## Exercise tasks
(1) Can you edit the LVS persistence thread between "We use IIS /w" and "firewall mark (fwmark).", inclusive, so that "wlc" becomes "lblc"?
(2) Would you proceed with the LVS persistence thread, picking up right after its last sentence?

## Supplied passage

--

With Windows, you aren't given access to the primitives, but instead are given access to an API. If Windows has already coded up the function you want and you are happy to use that, then it's easy. If you want something else, you're SOL.

devendra orion dev_orion (at) yahoo (dot) com 22 Nov 2002

I need to enable loadbalancing on our curent director M/c (LVS-NAT enabled). We are currently having 3 realservers serving same website and need to be loadbalanced. The website is hosted on w2k and uses IIS session Mgmt (no cookies). Only problem is we need to keep this session alive for basically 8 hrs as our clients access the application continuously. How can I configure the loadbalancer to keep the connection persistence to same server after successful client login?

Joe (giving the party line)

The best solution is not to use persistence, but to re-write the application, so that the state information is stored in a place accessable to all realservers. In this way, if one realserver fails, the session with the client can continue.

Alex Kramarov alex (at) incredimail (dot) com 22 Nov 2002

I continuously hear on this list suggestions to rewrite applications to use other session management means then the one that comes with IIS. As a Windows/Unix developer/administrator (you can mix and match any one of the 2 groups ;), i would really like to say, that usually this is not that easy in the IIS environment, especially if you try to tell this to windows only developers, that don't know anything else then the MS way to do things. The best they can hope is to wait for the upcoming IIS 6 release, that includes session management that is meant to use in webfarms (db based), or to try some non microsoft (still proprietary) solutions, that try to do the same, like frameWERKS framework, that functions as a drop in replacement for the IIS session components.

I am not saying this to start a MS war on the list, but only to tell, that when an ms inclined person hears that he should "re-write the application" - 95% chance that this will be his last try to use lvs for his solutions. on the other hand, saying that there is a such and such solution that can help him will probably be considered...

(Alex has given an explanation of IIS session management below).

Tim Cronin tim (at) 13-colonies (dot) com 22 Nov 2002

We use IIS /w sessions and vls_nat and use wlc /w persistance. The presistance time must match the iis.session.timeout. We haven't had any problems, but we only have a 20min session.

27.14. messing with the ipvsadm table while your LVS is running

This is an example of persistence with firewall mark (fwmark).

--

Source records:
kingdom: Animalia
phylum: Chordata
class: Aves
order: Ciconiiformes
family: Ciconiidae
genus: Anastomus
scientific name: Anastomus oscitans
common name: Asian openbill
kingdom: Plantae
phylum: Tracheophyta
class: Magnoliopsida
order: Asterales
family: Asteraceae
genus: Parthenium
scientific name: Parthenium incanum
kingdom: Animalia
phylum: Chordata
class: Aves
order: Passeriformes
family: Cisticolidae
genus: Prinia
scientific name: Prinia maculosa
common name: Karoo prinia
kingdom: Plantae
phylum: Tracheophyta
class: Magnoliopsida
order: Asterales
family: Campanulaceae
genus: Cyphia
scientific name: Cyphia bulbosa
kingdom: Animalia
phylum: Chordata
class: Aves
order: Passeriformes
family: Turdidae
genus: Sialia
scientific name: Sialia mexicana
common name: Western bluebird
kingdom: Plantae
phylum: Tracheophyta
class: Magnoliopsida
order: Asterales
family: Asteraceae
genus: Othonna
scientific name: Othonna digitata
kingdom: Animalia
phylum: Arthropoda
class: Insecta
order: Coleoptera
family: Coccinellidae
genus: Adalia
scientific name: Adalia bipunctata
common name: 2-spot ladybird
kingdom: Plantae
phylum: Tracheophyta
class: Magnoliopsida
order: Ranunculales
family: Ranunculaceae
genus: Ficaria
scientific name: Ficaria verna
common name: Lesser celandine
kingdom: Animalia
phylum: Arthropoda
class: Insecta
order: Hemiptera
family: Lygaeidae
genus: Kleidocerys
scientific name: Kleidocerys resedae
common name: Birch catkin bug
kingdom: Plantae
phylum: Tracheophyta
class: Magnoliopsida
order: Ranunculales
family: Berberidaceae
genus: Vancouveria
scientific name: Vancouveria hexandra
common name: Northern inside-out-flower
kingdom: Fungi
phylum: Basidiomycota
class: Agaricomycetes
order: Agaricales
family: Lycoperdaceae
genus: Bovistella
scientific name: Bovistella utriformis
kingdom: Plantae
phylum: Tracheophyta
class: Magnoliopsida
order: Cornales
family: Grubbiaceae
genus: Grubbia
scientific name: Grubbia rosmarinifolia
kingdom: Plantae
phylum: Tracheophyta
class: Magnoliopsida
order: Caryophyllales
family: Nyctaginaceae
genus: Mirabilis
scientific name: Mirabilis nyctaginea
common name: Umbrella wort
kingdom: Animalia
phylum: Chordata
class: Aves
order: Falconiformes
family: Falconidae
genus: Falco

--

## Answers to the exercises
(1)
We use IIS /w sessions and vls_nat and use lblc /w persistance. The presistance time must match the iis.session.timeout. We haven't had any problems, but we only have a 20min session.

27.14. messing with the ipvsadm table while your LVS is running

This is an example of persistence with firewall mark (fwmark).

(2)
Bowie Bailey

If I start a service with:

ipvsadm -A -f 1 -s wlc -p 180

and then change the persistence flag (setting the persistence granularity netmask to /24 with the -M option) to

ipvsadm -E -f 1 -s wlc -p 180 -M 255.255.255.0

how does that affect the connections that have already been made?

Julian 30 Jul 2001

The connections are already established. But the persistence is broken and after changing the netmask you can expect the next connections to be established to another realservers (not to the same as before the change).

(also see persistence netmask).

If IP address 1.2.3.4 was connected to RIP1 before I changed the persistence and then 1.2.3.5 tries to connect afterwards, would he be sent to RIP1, or would it be considered a new connection and possibly be sent to either server since the mask was 255.255.255.255 when the first connection happened?

New realserver will be selected.

unknown

Let's say: I have 1000 http requests (A) through a firewall of a customer (so in fact all requests have the same Source IP for Loadbalancer, because of NAT) and then one request (B) from the Intranet and then again 1000 Request (C) from that firewall, what does LB do? I have three Realservers r1, r2, r3 (ppc with rr)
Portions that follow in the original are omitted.